Their name: Roma? Sinto? Gypsy?
“Roma” (or Sinto, Manouche, Kalo, Romanichal) and “Gypsy” (or nomad, Gitano, Bohemien, Sarrasin, Heiden etc.) are not the same thing and they are not synonyms. These terms refer to the same people but viewed and designated differently.
“Roma” is the word (ethnonym) that the Roma use to describe themselves: it is the term for the members of that specific people and it is Romani for “man”. “Gypsy” is a derogatory, disparaging term – for many an insult — used by the majority population to define the Roma people.
“They are often called 'gypsies', this heteronym probably deriving from the [Greek] name of the ancient heretical sect of the Athinganoi (‘untouchables’), which dates back to the year 500 A.D. and was used in the 12th century to designate those populations that arrived in the Byzantine Empire from Asia Minor (see Cortelazzo, Zolli, 1988). As noted by Piasere (2004), the conceptual structure of the heteronym was so flexible as to include into the same group, over the centuries,“a fairly composite variety of people who, in spite of their remarkably different cultures, probably had one thing in common: they were stigmatised by others who did not think of themselves as gypsies”. So, this heteronym was the product of putting a label on a group. It was very different from autonyms such as Roma (the plural of Rom), Manusˇ, Sinti, Kale, Romanichals, with the relative subgroups. In the 1980s, in order to come up with a single name to try to identify a single minority group, some administrations made frequent, and at the time, supposedly politically correct use of the term ‘nomad’. But this description is very superficial and causes a great deal of embarrassment as most of these populations are far from being nomadic, so much so that they are sometimes designated by the oxymoron ’settled nomads’, which applies to 80% of them. For reasons of expediency, people now tend to speak of the‘Roma community’. In Italian, however, this designation is ambiguous, as the noun ‘community’ does not change in the plural.

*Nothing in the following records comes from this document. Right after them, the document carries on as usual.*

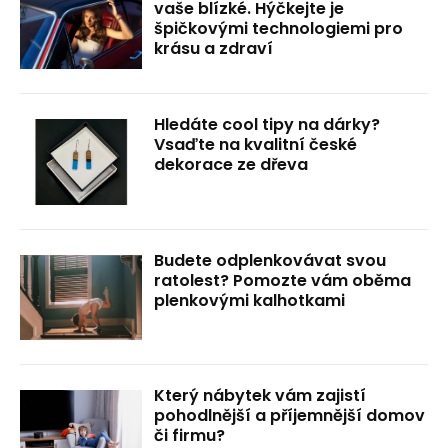
vaše blízké. Hýčkejte je
špičkovými technologiemi pro
krásu a zdraví
Hledáte cool tipy na dárky?
Vsaďte na kvalitní české
dekorace ze dřeva
Budete odplenkovávat svou
ratolest? Pomozte vám oběma
plenkovými kalhotkami
Který nábytek vám zajistí
pohodlnější a příjemnější domov
či firmu?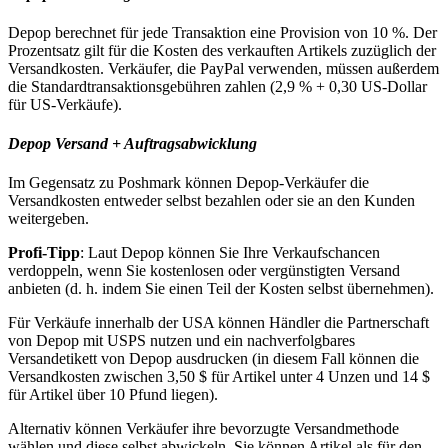
Depop berechnet für jede Transaktion eine Provision von 10 %. Der
Prozentsatz gilt für die Kosten des verkauften Artikels zuzüglich der
Versandkosten. Verkäufer, die PayPal verwenden, müssen außerdem
die Standardtransaktionsgebühren zahlen (2,9 % + 0,30 US-Dollar
für US-Verkäufe).
Depop Versand + Auftragsabwicklung
Im Gegensatz zu Poshmark können Depop-Verkäufer die
Versandkosten entweder selbst bezahlen oder sie an den Kunden
weitergeben.
Profi-Tipp
: Laut Depop können Sie Ihre Verkaufschancen
verdoppeln, wenn Sie kostenlosen oder vergünstigten Versand
anbieten (d. h. indem Sie einen Teil der Kosten selbst übernehmen).
Für Verkäufe innerhalb der USA können Händler die Partnerschaft
von Depop mit USPS nutzen und ein nachverfolgbares
Versandetikett von Depop ausdrucken (in diesem Fall können die
Versandkosten zwischen 3,50 $ für Artikel unter 4 Unzen und 14 $
für Artikel über 10 Pfund liegen).
Alternativ können Verkäufer ihre bevorzugte Versandmethode
wählen und diese selbst abwickeln. Sie können Artikel als für den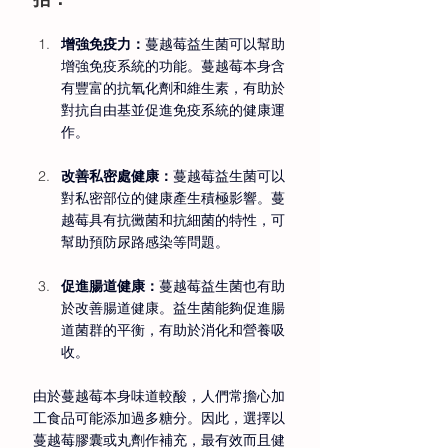
增強免疫力：
蔓越莓益生菌可以幫助
增強免疫系統的功能。蔓越莓本身含
有豐富的抗氧化劑和維生素，有助於
對抗自由基並促進免疫系統的健康運
作。 
改善私密處健康：
蔓越莓益生菌可以
對私密部位的健康產生積極影響。蔓
越莓具有抗黴菌和抗細菌的特性，可
幫助預防尿路感染等問題。 
促進腸道健康：
蔓越莓益生菌也有助
於改善腸道健康。益生菌能夠促進腸
道菌群的平衡，有助於消化和營養吸
收。 
由於蔓越莓本身味道較酸，人們常擔心加
工食品可能添加過多糖分。因此，選擇以
蔓越莓膠囊或丸劑作補充，最有效而且健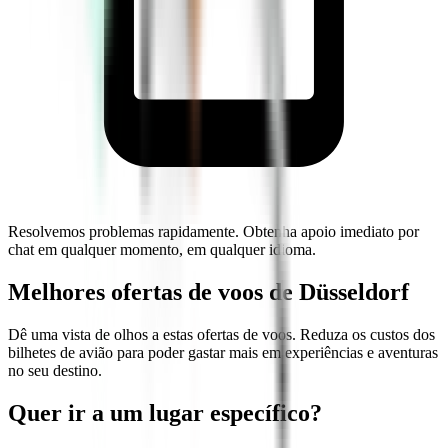
Resolvemos problemas rapidamente. Obtenha apoio imediato por
chat em qualquer momento, em qualquer idioma.
Melhores ofertas de voos de Düsseldorf
Dê uma vista de olhos a estas ofertas de voos. Reduza os custos dos
bilhetes de avião para poder gastar mais em experiências e aventuras
no seu destino.
Quer ir a um lugar específico?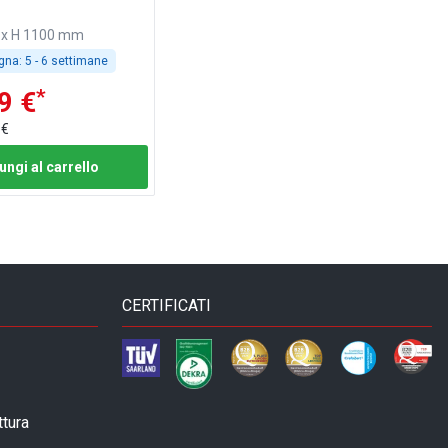
0 x H 1100 mm
gna:
5 - 6 settimane
*
9 €
 €
ungi al carrello
CERTIFICATI
ttura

This ambiguity reveals a much debated issue that can be summarised as follows: it is better to acknowledge the diversity of these groups; taking their differences and their heterogeneous character as the necessary starting point both for any analytical studies, and for the design of any public policies.”
From Vitale T., “Rom e sinti in Italia: condizione sociale e linee di politica pubblica”, [“The Roma and Sinti people in Italy: social status and public policy approaches”], ISPI, no. 21, October 2010.
The Roma call non-Roma people “Gadjo” (in other dialects, the word used is Gagio, Cagio, Kaggio, Gadjo; Gaujo or Gorgio in English).